Please count how many lines below contain the word "shoulder" and give nothing but that figure.

(Per-instance keypoint data)
┌──

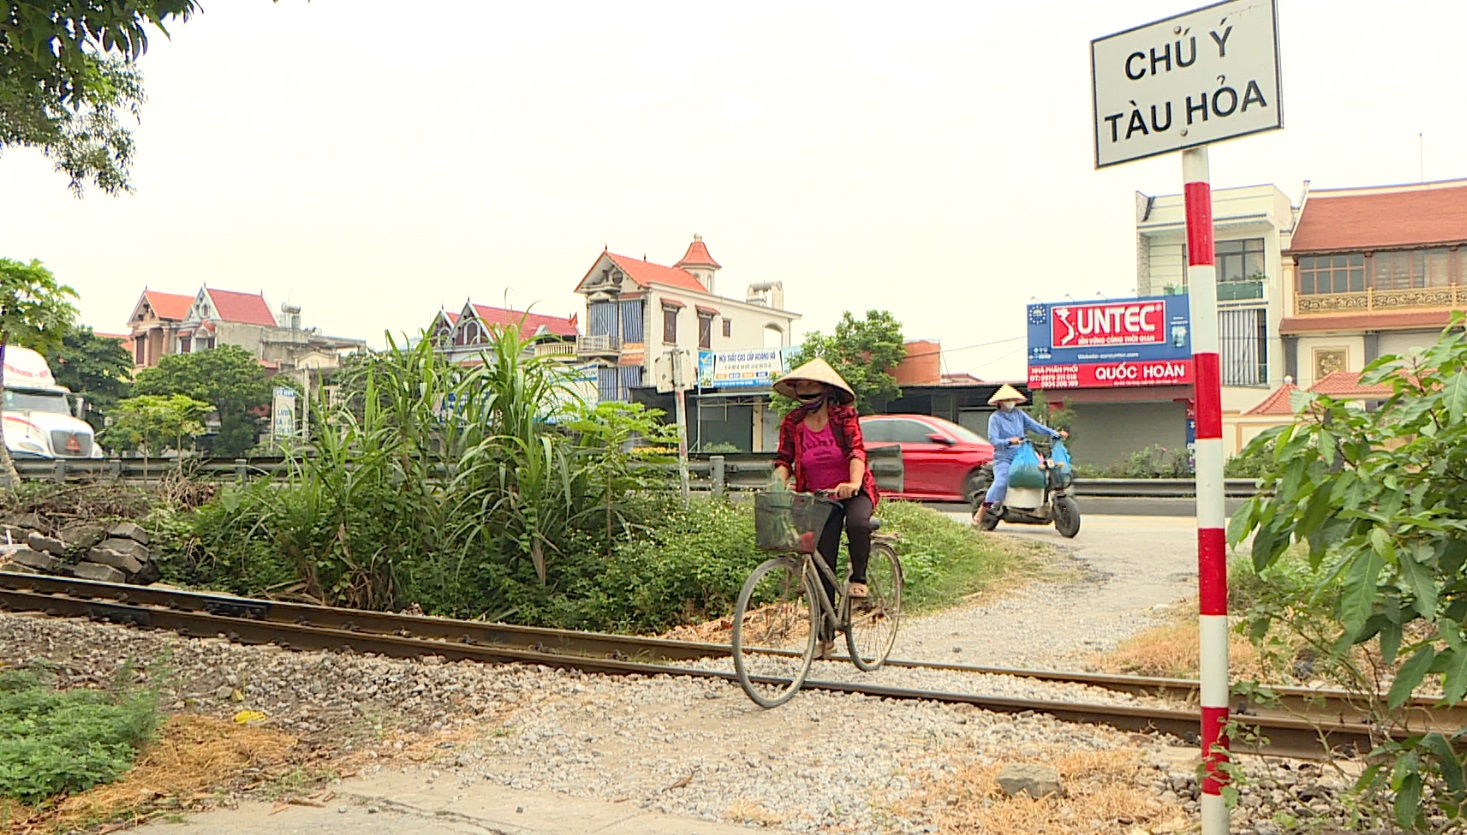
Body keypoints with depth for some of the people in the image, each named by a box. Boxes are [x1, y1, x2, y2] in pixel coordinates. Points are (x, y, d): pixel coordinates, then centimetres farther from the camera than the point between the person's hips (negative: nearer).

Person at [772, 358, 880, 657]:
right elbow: (784, 459, -1)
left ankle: (858, 579, -12)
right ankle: (825, 633, 10)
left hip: (854, 491, -3)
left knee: (857, 522, -37)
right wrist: (778, 482, -23)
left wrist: (854, 483, -37)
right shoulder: (792, 422, 0)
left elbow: (856, 450, -20)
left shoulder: (843, 414, -8)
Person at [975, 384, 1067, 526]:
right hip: (1004, 457, -5)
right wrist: (1009, 441, -28)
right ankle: (980, 512, -22)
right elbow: (993, 439, -10)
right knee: (1001, 482, -26)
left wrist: (1055, 433, -1)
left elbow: (1035, 426, 11)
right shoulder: (995, 417, 1)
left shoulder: (1019, 414, 15)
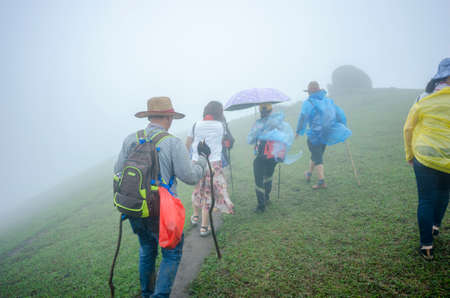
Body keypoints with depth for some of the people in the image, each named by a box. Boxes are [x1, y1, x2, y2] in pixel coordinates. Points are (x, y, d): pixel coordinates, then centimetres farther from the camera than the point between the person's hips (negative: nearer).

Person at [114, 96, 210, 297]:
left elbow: (118, 172, 5)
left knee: (147, 250, 25)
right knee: (172, 254, 13)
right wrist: (203, 157, 3)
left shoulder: (130, 140, 0)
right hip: (161, 211, -6)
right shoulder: (173, 143, -14)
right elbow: (190, 177, -13)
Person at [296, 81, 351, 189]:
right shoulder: (328, 100, 8)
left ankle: (322, 182, 2)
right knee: (317, 155, 22)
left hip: (315, 134, -6)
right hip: (327, 134, 6)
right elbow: (339, 113, 9)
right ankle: (309, 174, 39)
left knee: (317, 158, 4)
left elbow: (303, 117, -19)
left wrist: (299, 131, -12)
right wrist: (342, 127, 16)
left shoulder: (308, 103, -10)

└──

▶ [Reply] 8